Une maladie à déclaration obligatoire
B. canis est listée dans l’annexe I de l’arrêté du 3 mai 2022 listant les maladies animales réglementées d’intérêt national en application de l’article L.221-1 du Code rural et de la pêche maritime (CRPM). Ainsi, les suspicions et infections confirmées doivent être déclarées aux directions départementales de la protection des populations (DDPP) et le préfet peut demander une mise sous surveillance. Lors d’importation de semence en provenance de pays tiers, les chiens prélevés doivent subir une sérologie dans les 30 jours précédant la prise de semence.
Quels laboratoires pour les analyses ?
Les analyses sérologiques sont proposées par différents laboratoires privés ainsi que les laboratoires vétérinaires départementaux. Ces analyses de laboratoire ne sont pas encadrées par un agrément comme pour les contrôles officiels réalisés chez les ruminants : les tests proposés et les performances diagnostiques peuvent varier en fonction des laboratoires.
Pour le diagnostic direct (recherche de la bactérie ou de l’ADN), il faut noter que B. canis est listée comme bactérie de classe 3, ce qui nécessite des mesures techniques de prévention, notamment de confinement, à mettre en œuvre dans les laboratoires où les travailleurs sont susceptibles d’être exposés à ces agents biologiques pathogènes. Par ailleurs, Brucella canis est soumise à la réglementation des micro-organismes ou toxines hautement pathogènes (MOT, cf. Code de la santé publique, R. 5139-2).

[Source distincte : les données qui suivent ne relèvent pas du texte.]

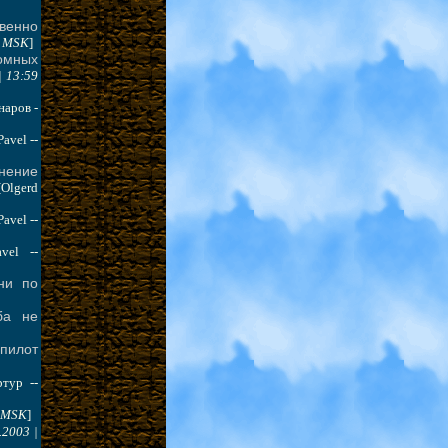
венно
5 MSK
]
омных
| 13:59
наров -
Pavel --
нение
[Olgerd
Pavel --
avel --
ни по
ба не
пилот
ртур --
9 MSK
]
.2003 |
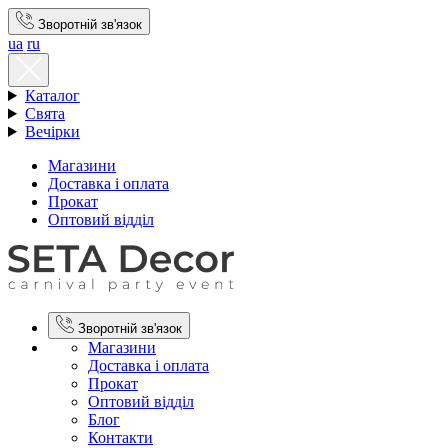
Зворотній зв'язок
ua
ru
Каталог
Свята
Вечірки
Магазини
Доставка і оплата
Прокат
Оптовий відділ
Зворотній зв'язок
Магазини
Доставка і оплата
Прокат
Оптовий відділ
Блог
Контакти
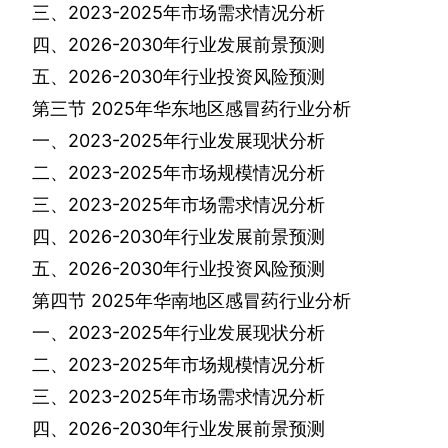
三、
2023-2025
年市场需求情况分析
四、
2026-2030
年行业发展前景预测
五、
2026-2030
年行业投资风险预测
第三节
2025
年华东地区感冒药行业分析
一、
2023-2025
年行业发展现状分析
二、
2023-2025
年市场规模情况分析
三、
2023-2025
年市场需求情况分析
四、
2026-2030
年行业发展前景预测
五、
2026-2030
年行业投资风险预测
第四节
2025
年华南地区感冒药行业分析
一、
2023-2025
年行业发展现状分析
二、
2023-2025
年市场规模情况分析
三、
2023-2025
年市场需求情况分析
四、
2026-2030
年行业发展前景预测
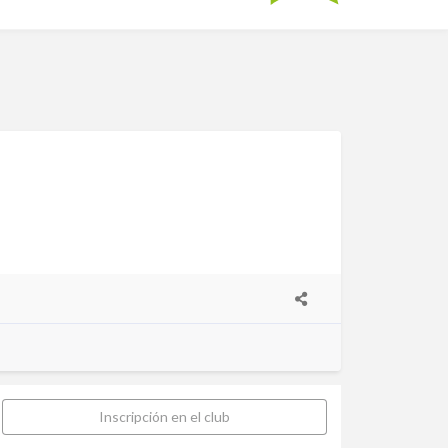
Inscripción en el club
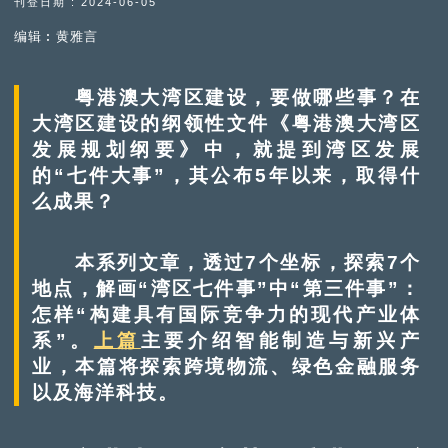
刊登日期 : 2024-06-05
编辑︰黄雅言
粤港澳大湾区建设，要做哪些事？在
大湾区建设的纲领性文件《粤港澳大湾区
发展规划纲要》中，就提到湾区发展
的“七件大事”，其公布5年以来，取得什
么成果？
本系列文章，透过7个坐标，探索7个
地点，解画“湾区七件事”中“第三件事”：
怎样“构建具有国际竞争力的现代产业体
系”。
上篇
主要介绍智能制造与新兴产
业，本篇将探索跨境物流、绿色金融服务
以及海洋科技。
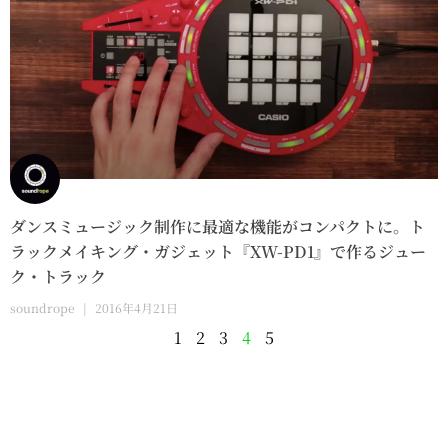
ダンスミュージック制作に最適な機能がコンパクトに。ト
ラックメイキング・ガジェット『XW-PD1』で作るジュー
ク・トラック
soundrope
2016年4月21日
1
2
3
4
5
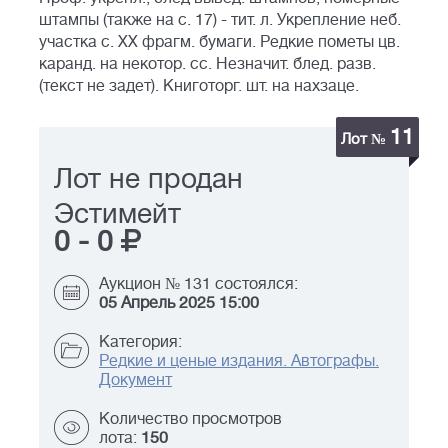
штампы (также на с. 17) - тит. л. Укрепление неб.
участка с. XX фрагм. бумаги. Редкие пометы цв.
каранд. на некотор. сс. Незначит. блед. разв.
(текст не задет). Книготорг. шт. на нахзаце.
11
Лот №
Лот не продан
Эстимейт
0
-
0
Аукцион № 131 состоялся:
05 Апрель 2025 15:00
Категория:
Редкие и ценые издания. Автографы.
Документ
Количество просмотров
лота:
150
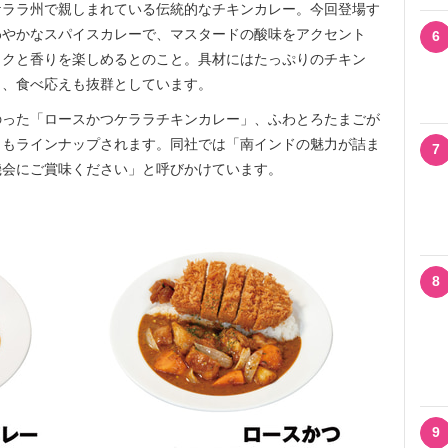
ララ州で親しまれている伝統的なチキンカレー。今回登場す
わやかなスパイスカレーで、マスタードの酸味をアクセント
6
コクと香りを楽しめるとのこと。具材にはたっぷりのチキン
し、食べ応えも抜群としています。
った「ロースかつケララチキンカレー」、ふわとろたまごが
」もラインナップされます。同社では「南インドの魅力が詰ま
7
機会にご賞味ください」と呼びかけています。
8
9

En cas de suspicion ou de résultat sérologique positif, il est recommandé de faire les prélèvements complémentaires. La recherche et l’isolement de souches doivent être réalisés dans les laboratoires autorisés pour la culture de Brucella. L’identification des souches est faite par le LNR de référence pour la brucellose (Anses, Maisons-Alfort).